* [Source data]:
▼
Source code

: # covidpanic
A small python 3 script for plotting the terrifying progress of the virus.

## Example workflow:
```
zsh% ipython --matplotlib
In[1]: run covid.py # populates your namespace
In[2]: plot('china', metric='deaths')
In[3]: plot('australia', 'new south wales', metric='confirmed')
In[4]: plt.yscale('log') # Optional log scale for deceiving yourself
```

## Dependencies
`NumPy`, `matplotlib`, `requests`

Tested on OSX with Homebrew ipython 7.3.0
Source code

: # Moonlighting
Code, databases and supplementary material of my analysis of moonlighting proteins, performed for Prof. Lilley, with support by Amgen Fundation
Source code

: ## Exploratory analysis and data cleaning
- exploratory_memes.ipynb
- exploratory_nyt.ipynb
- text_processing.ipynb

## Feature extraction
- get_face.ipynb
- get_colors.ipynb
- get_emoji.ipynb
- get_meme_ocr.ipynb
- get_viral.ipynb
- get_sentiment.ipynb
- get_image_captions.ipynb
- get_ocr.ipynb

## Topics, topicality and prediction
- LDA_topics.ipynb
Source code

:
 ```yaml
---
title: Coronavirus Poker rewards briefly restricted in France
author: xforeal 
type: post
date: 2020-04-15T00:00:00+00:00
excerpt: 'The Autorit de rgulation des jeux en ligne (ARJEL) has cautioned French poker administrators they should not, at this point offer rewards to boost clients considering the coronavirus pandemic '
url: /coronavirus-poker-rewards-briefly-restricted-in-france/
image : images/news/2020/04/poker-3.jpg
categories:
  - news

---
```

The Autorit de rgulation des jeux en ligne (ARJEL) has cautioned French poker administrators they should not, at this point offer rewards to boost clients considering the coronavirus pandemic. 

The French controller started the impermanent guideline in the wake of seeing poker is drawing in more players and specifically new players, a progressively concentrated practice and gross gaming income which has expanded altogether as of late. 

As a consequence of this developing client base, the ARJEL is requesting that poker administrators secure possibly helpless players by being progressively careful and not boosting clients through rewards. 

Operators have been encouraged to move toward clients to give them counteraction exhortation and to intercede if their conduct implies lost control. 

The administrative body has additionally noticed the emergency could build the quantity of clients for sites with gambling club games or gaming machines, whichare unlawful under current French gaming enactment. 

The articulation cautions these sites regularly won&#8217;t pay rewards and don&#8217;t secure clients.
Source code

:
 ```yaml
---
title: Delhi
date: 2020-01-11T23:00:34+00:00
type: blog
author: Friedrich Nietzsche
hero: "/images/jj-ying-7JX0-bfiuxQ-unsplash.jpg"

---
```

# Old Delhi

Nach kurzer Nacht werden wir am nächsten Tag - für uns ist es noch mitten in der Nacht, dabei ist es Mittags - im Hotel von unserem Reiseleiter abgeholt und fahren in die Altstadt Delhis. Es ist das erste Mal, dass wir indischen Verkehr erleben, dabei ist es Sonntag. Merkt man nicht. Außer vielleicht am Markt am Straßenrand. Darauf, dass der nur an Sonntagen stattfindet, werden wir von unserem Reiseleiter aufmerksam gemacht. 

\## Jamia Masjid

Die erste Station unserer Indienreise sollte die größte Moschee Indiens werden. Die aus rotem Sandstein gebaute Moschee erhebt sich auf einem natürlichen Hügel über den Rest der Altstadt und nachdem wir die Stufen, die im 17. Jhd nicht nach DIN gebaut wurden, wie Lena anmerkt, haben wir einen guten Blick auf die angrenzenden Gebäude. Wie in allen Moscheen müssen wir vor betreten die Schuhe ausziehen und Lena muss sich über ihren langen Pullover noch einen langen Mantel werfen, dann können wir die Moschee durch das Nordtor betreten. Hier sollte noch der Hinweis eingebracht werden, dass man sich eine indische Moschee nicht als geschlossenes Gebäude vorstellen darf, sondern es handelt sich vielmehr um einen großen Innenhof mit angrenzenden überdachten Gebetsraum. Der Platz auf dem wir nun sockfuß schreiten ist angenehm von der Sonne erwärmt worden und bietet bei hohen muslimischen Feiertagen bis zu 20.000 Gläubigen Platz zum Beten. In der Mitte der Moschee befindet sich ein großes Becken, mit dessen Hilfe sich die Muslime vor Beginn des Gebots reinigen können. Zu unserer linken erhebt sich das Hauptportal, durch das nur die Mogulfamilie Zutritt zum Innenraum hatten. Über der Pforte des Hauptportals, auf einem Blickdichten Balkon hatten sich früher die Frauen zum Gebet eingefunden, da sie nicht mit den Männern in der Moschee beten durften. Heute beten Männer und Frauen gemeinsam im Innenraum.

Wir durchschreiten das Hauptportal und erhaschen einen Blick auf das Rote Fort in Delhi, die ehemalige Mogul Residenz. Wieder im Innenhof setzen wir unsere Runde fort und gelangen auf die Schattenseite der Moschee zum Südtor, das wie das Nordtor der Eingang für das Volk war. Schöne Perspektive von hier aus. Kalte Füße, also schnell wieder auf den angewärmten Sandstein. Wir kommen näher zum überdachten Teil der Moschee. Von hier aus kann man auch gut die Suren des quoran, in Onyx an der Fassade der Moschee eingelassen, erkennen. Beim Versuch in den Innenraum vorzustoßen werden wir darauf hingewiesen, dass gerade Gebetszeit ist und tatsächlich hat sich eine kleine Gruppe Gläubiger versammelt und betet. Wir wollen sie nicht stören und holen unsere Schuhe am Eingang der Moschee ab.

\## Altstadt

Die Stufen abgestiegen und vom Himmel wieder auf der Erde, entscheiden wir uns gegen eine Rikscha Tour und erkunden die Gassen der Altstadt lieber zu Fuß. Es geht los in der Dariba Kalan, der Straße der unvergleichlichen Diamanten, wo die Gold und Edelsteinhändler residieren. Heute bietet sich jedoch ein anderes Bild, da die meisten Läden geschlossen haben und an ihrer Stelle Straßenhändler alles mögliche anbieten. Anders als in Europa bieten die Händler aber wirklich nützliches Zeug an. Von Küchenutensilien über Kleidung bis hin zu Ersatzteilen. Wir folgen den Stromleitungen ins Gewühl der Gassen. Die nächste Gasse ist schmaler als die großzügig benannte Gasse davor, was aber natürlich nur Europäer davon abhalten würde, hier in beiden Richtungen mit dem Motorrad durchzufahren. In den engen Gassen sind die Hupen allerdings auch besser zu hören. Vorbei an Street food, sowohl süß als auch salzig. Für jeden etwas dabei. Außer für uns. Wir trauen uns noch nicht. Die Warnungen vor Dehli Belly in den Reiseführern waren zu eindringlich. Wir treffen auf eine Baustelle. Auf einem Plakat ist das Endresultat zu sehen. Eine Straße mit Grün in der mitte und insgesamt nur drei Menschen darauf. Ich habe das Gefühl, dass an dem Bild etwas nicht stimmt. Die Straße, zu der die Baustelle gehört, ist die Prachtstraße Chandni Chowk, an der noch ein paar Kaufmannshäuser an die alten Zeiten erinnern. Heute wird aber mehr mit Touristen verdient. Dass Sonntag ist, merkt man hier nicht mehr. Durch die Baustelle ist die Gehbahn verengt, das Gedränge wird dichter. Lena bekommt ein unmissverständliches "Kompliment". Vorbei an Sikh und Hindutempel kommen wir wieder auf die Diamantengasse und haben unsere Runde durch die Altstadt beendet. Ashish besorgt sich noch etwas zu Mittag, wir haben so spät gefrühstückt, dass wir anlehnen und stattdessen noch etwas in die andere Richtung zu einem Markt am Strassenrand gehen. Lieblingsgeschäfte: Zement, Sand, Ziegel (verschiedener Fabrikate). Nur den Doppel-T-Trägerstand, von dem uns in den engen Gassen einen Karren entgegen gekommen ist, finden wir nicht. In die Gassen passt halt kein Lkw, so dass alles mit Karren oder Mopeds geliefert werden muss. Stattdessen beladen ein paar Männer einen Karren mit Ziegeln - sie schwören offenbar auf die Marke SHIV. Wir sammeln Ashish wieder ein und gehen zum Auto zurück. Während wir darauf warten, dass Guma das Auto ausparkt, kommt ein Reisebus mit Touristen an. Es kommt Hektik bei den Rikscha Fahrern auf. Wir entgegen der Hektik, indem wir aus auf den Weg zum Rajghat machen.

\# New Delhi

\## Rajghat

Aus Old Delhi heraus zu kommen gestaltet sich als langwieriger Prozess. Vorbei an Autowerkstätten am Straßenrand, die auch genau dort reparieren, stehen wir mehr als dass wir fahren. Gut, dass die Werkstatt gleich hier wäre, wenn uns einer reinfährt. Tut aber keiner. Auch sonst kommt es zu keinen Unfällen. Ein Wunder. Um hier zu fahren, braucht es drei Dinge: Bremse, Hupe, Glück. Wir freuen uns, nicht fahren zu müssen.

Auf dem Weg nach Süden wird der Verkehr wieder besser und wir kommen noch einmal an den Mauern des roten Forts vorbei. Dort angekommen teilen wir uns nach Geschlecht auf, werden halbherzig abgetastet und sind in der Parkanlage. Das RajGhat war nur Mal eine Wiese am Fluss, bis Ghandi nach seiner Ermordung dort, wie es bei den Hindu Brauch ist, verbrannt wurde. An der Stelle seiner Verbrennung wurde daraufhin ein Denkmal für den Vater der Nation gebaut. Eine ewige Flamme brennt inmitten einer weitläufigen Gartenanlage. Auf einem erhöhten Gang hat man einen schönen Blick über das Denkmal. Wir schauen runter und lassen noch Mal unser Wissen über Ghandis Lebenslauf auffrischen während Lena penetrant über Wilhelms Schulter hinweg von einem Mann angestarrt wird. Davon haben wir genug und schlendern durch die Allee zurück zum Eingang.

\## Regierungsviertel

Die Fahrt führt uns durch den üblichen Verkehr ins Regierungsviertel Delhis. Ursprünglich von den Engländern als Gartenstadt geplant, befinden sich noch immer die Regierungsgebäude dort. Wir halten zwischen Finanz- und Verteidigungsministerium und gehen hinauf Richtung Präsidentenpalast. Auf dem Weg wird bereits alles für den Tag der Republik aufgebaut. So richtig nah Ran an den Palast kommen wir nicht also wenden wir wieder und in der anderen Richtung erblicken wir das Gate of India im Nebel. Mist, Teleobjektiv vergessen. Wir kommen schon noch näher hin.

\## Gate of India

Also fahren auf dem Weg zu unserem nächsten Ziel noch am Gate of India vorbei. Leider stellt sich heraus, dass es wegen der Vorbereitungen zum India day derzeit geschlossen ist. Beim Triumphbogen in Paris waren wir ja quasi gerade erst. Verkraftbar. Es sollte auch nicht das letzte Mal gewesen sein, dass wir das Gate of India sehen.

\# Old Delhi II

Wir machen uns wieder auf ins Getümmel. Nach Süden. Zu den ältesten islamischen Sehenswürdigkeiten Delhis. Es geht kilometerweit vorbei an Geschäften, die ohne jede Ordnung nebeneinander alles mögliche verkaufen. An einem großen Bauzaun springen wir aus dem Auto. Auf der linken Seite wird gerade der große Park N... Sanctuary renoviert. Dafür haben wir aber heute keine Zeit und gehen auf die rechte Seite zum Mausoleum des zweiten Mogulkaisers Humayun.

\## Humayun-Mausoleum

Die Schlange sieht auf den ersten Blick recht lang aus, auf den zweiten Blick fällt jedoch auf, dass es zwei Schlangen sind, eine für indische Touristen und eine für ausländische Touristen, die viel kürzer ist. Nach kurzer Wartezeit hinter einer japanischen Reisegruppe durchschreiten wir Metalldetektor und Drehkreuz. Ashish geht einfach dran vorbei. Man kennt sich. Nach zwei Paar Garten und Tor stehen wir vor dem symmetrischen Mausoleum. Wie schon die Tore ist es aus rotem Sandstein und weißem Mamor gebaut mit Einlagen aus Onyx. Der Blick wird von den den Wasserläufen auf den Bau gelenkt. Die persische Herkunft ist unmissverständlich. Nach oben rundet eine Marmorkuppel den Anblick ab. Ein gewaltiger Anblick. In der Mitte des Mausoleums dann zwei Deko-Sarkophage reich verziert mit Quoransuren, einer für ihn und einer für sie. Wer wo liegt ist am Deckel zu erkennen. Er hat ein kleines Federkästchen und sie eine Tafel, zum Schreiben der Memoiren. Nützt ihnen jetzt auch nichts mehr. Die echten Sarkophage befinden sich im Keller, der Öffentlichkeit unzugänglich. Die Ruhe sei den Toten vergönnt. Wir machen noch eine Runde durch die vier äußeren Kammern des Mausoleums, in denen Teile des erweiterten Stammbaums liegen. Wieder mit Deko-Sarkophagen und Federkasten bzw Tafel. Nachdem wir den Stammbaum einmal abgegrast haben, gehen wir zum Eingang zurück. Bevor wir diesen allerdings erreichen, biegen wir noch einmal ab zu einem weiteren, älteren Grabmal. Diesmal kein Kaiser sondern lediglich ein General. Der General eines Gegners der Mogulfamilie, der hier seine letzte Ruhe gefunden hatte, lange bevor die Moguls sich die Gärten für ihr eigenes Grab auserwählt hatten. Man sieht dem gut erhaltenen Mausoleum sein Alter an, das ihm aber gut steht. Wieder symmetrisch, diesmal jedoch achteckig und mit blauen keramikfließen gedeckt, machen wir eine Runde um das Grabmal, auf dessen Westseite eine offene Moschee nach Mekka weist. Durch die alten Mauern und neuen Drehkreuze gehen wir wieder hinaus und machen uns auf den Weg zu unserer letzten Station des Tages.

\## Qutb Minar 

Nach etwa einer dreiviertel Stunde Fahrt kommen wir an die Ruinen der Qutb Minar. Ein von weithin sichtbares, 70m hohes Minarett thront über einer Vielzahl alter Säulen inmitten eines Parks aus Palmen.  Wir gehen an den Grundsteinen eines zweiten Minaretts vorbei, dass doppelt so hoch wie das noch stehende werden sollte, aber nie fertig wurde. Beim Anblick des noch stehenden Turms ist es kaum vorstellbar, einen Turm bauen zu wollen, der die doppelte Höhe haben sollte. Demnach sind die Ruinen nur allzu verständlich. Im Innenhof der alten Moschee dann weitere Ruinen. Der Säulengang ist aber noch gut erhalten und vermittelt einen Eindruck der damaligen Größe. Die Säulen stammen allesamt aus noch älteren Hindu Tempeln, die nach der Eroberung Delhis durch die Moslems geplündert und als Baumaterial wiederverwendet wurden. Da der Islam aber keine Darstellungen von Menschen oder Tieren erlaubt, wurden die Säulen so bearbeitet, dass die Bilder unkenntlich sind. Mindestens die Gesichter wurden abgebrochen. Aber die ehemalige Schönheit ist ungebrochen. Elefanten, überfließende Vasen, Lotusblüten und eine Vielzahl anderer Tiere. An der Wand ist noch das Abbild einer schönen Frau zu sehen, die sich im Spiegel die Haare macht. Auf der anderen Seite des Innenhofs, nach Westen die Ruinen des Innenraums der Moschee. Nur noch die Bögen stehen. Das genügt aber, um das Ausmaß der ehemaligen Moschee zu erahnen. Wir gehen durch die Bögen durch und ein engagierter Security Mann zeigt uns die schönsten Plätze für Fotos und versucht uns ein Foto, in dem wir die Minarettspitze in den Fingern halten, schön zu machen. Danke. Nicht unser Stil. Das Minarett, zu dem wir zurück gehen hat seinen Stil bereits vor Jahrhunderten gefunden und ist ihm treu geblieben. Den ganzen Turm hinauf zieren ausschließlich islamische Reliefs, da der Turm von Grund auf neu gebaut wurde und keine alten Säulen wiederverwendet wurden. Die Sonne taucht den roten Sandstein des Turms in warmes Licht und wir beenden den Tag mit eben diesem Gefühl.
▲
* [Problem description]:
Nothing but the lines from the first line of the data through the line with "the coronavirus pandemic." should be returned, exactly as they appear, both ends included.

* [Answer to the exercise]:
Source code

: # covidpanic
A small python 3 script for plotting the terrifying progress of the virus.

## Example workflow:
```
zsh% ipython --matplotlib
In[1]: run covid.py # populates your namespace
In[2]: plot('china', metric='deaths')
In[3]: plot('australia', 'new south wales', metric='confirmed')
In[4]: plt.yscale('log') # Optional log scale for deceiving yourself
```

## Dependencies
`NumPy`, `matplotlib`, `requests`

Tested on OSX with Homebrew ipython 7.3.0
Source code

: # Moonlighting
Code, databases and supplementary material of my analysis of moonlighting proteins, performed for Prof. Lilley, with support by Amgen Fundation
Source code

: ## Exploratory analysis and data cleaning
- exploratory_memes.ipynb
- exploratory_nyt.ipynb
- text_processing.ipynb

## Feature extraction
- get_face.ipynb
- get_colors.ipynb
- get_emoji.ipynb
- get_meme_ocr.ipynb
- get_viral.ipynb
- get_sentiment.ipynb
- get_image_captions.ipynb
- get_ocr.ipynb

## Topics, topicality and prediction
- LDA_topics.ipynb
Source code

:
 ```yaml
---
title: Coronavirus Poker rewards briefly restricted in France
author: xforeal 
type: post
date: 2020-04-15T00:00:00+00:00
excerpt: 'The Autorit de rgulation des jeux en ligne (ARJEL) has cautioned French poker administrators they should not, at this point offer rewards to boost clients considering the coronavirus pandemic '
url: /coronavirus-poker-rewards-briefly-restricted-in-france/
image : images/news/2020/04/poker-3.jpg
categories:
  - news

---
```

The Autorit de rgulation des jeux en ligne (ARJEL) has cautioned French poker administrators they should not, at this point offer rewards to boost clients considering the coronavirus pandemic. 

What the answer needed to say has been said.